MEASURING CCCDNA LEVELS

The cccDNA levels in HBV-infected human liver cells are low, ranging from 1 to 50 copies per hepatocyte[4]. Therefore, stable and simple methods to measure cccDNA are necessary to evaluate HBV infection status and to assess the effects of antiviral treatment. Two methods are mainly used to measure cccDNA levels. Real-time polymerase chain reaction (PCR) amplification with specific primers detects cccDNA. However, PCR amplification can also include noise derived from other co-extracted viral DNA, leading to unreliable results. Southern blotting detects cccDNA directly and can distinguish cccDNA from other viral DNAs via the migration distance in electrophoresis[5,6]. However, Southern blotting is not convenient and is time-consuming. Furthermore, supercoiled cccDNA may be nicked during the DNA extraction procedure, which can change the cccDNA structure and its electrophoretic pattern; thus, the extraction step must be performed carefully. These procedures are frequently utilized in research, but they need to be refined to establish more reliable and convenient protocols.

IMMUNE-BASED THERAPIES

Immune-based therapies have been applied to eradicate persistent HBV infections. IFN-α exerts immunomodulatory and antiviral effects leading to HBeAg seroconversion or normalization of ALT. However, its effect is limited and associated with many adverse events, such as flu-like symptoms, bone marrow suppression, fatigue, impaired glucose tolerance, and depression. A recent study reported that IFN-α and lymphotoxin(LT)-β receptor activation pathways can degrade cccDNA through deamination by APOBEC3A and 3B, and the LT-β receptor agonist is effective at low doses without toxicity[3]. These results indicate that cytokines or cytokine receptor agonists that can induce cccDNA deamination and degradation may be potential therapeutic candidates against HBV with minimal side effects.

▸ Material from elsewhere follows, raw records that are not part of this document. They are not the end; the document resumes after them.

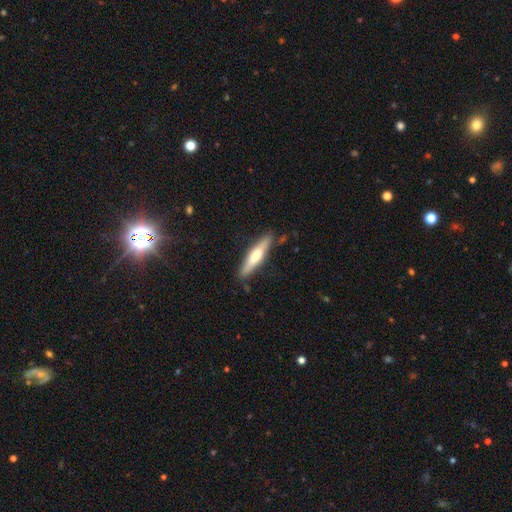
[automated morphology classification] A featured or disk galaxy (49%). Merging: none (85%).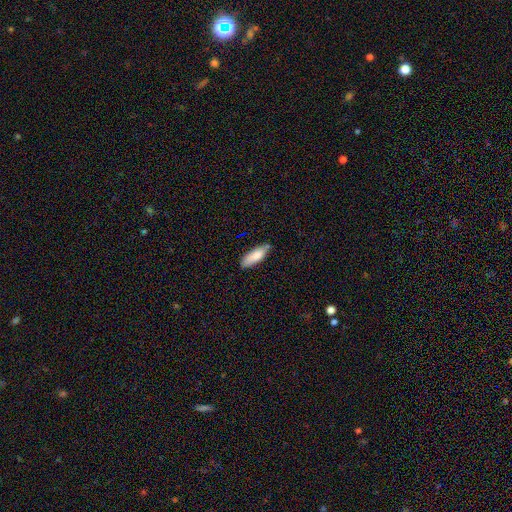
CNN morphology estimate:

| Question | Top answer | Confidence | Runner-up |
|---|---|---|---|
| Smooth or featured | smooth | 82% | featured or disk (12%) |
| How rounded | in between | 63% | cigar-shaped (35%) |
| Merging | none | 72% | minor disturbance (21%) |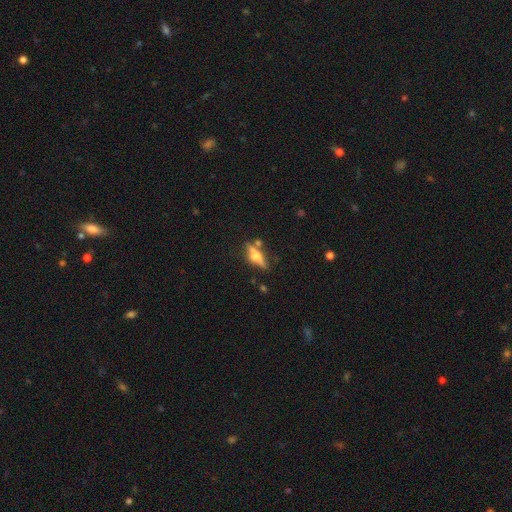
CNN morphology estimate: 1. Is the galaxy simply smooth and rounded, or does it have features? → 62% featured or disk, 29% smooth, 9% star or artifact.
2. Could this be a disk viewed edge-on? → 92% yes, 8% no.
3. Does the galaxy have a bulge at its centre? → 90% rounded, 7% boxy, 3% none.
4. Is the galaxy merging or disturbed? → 69% none, 15% minor disturbance, 10% merger, 6% major disturbance.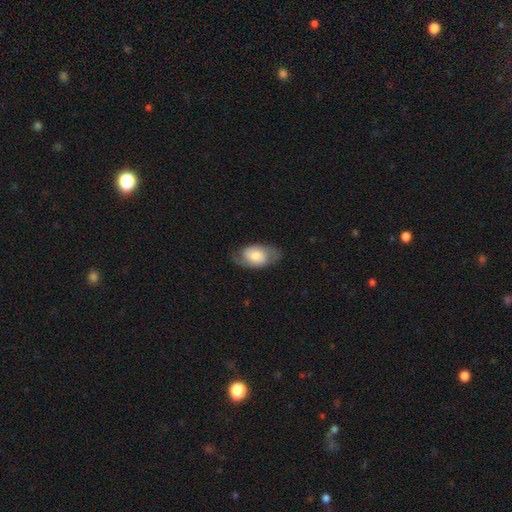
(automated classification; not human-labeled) The model was most divided on "smooth or featured": smooth: 48%, featured or disk: 46%, star or artifact: 6%. More confident: merging — none (69%).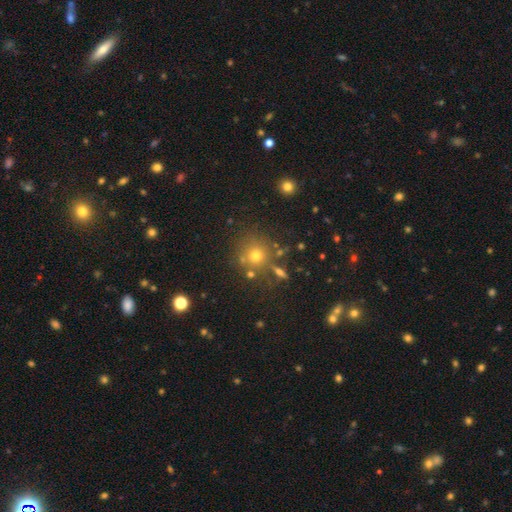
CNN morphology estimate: smooth 67%, star or artifact 22%, featured or disk 11%. Down the decision tree: how rounded — round (91%); merging — none (74%).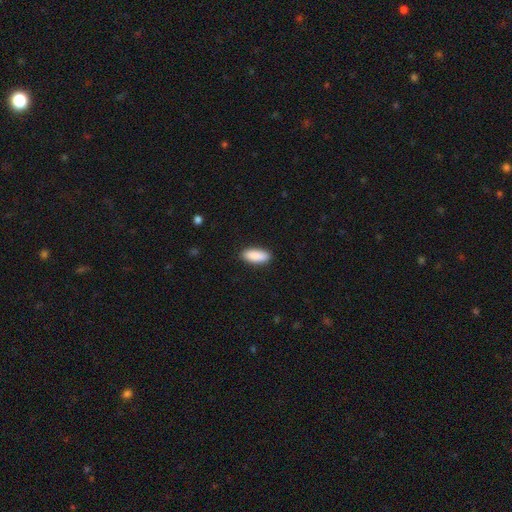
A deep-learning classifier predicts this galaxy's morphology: smooth-or-featured: smooth: 91% | star or artifact: 6% | featured or disk: 3%
  how-rounded: in between: 81% | cigar-shaped: 17% | round: 2%
  merging: none: 90% | minor disturbance: 8% | major disturbance: 2% | merger: 1%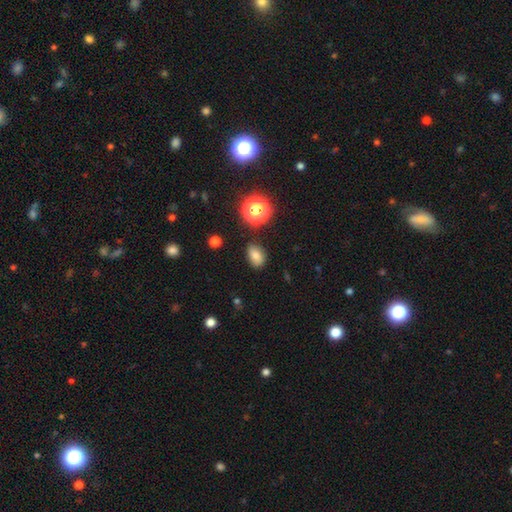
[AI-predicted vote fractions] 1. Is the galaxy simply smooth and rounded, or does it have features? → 77% smooth, 14% star or artifact, 8% featured or disk.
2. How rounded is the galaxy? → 78% in between, 21% round, 2% cigar-shaped.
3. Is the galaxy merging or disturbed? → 78% none, 16% minor disturbance, 4% major disturbance, 3% merger.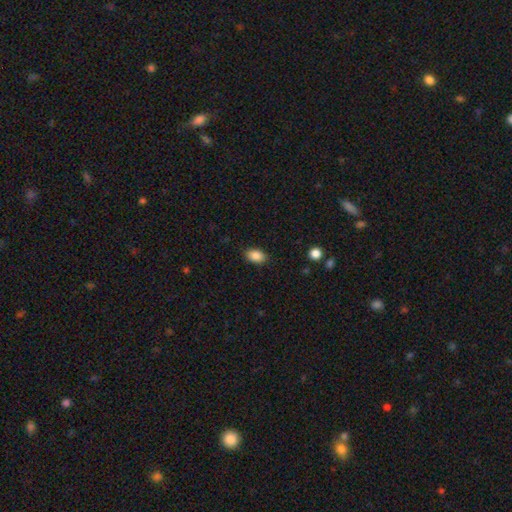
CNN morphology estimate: Smooth or featured? Predicted: smooth (p=0.87). How rounded? Predicted: in between (p=0.89). Merging? Predicted: none (p=0.87).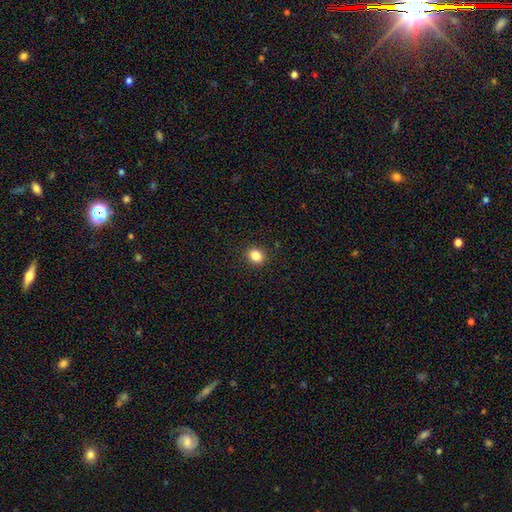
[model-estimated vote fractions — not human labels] The model was most divided on "how rounded": round: 61%, in between: 38%, cigar-shaped: 1%. More confident: merging — none (91%); smooth or featured — smooth (84%).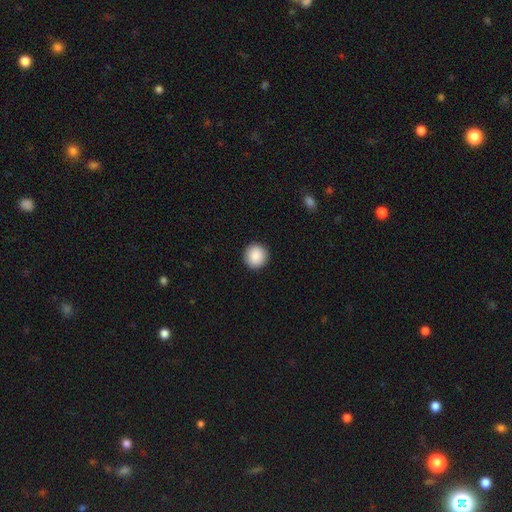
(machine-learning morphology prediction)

GENOME EDITING TECHNOLOGIES

For the complete eradication of HBV, it is necessary to target persistent cccDNA. Genome editing technologies, such as zinc finger nucleases (ZFNs), transcription activator-like effector nucleases (TALENs), and the clustered regularly interspaced short palindromic repeats/CRISPR associated (CRISPR/Cas) system, have attracted attention as potential therapeutic tools[7-9]. ZFNs and TALENs are engineered chimeric nucleases with sequence-specific binding domains and Fok1 nuclease domains that function as dimers and induce DNA double-strand breaks at specific target sites. These technologies have been used in genetic engineering in various fields, including HBV therapeutics, although certain limitations remain. ZFN specificity can be altered by context-dependent effects caused by interactions among neighboring zinc fingers of the DNA binding domain[10]. TALENs are better than ZFNs in regard to DNA specificity, but the large size of TALENs is a disadvantage, that makes delivery by viral vectors difficult[11]. ZFNs and TALENs have been used to target HBV cccDNA and have yielded some favorable effects[12,13]. However, both of ZFNs and TALENs require a pair of site-specific nucleases for each target, and thus, substantial efforts are needed to produce customized proteins.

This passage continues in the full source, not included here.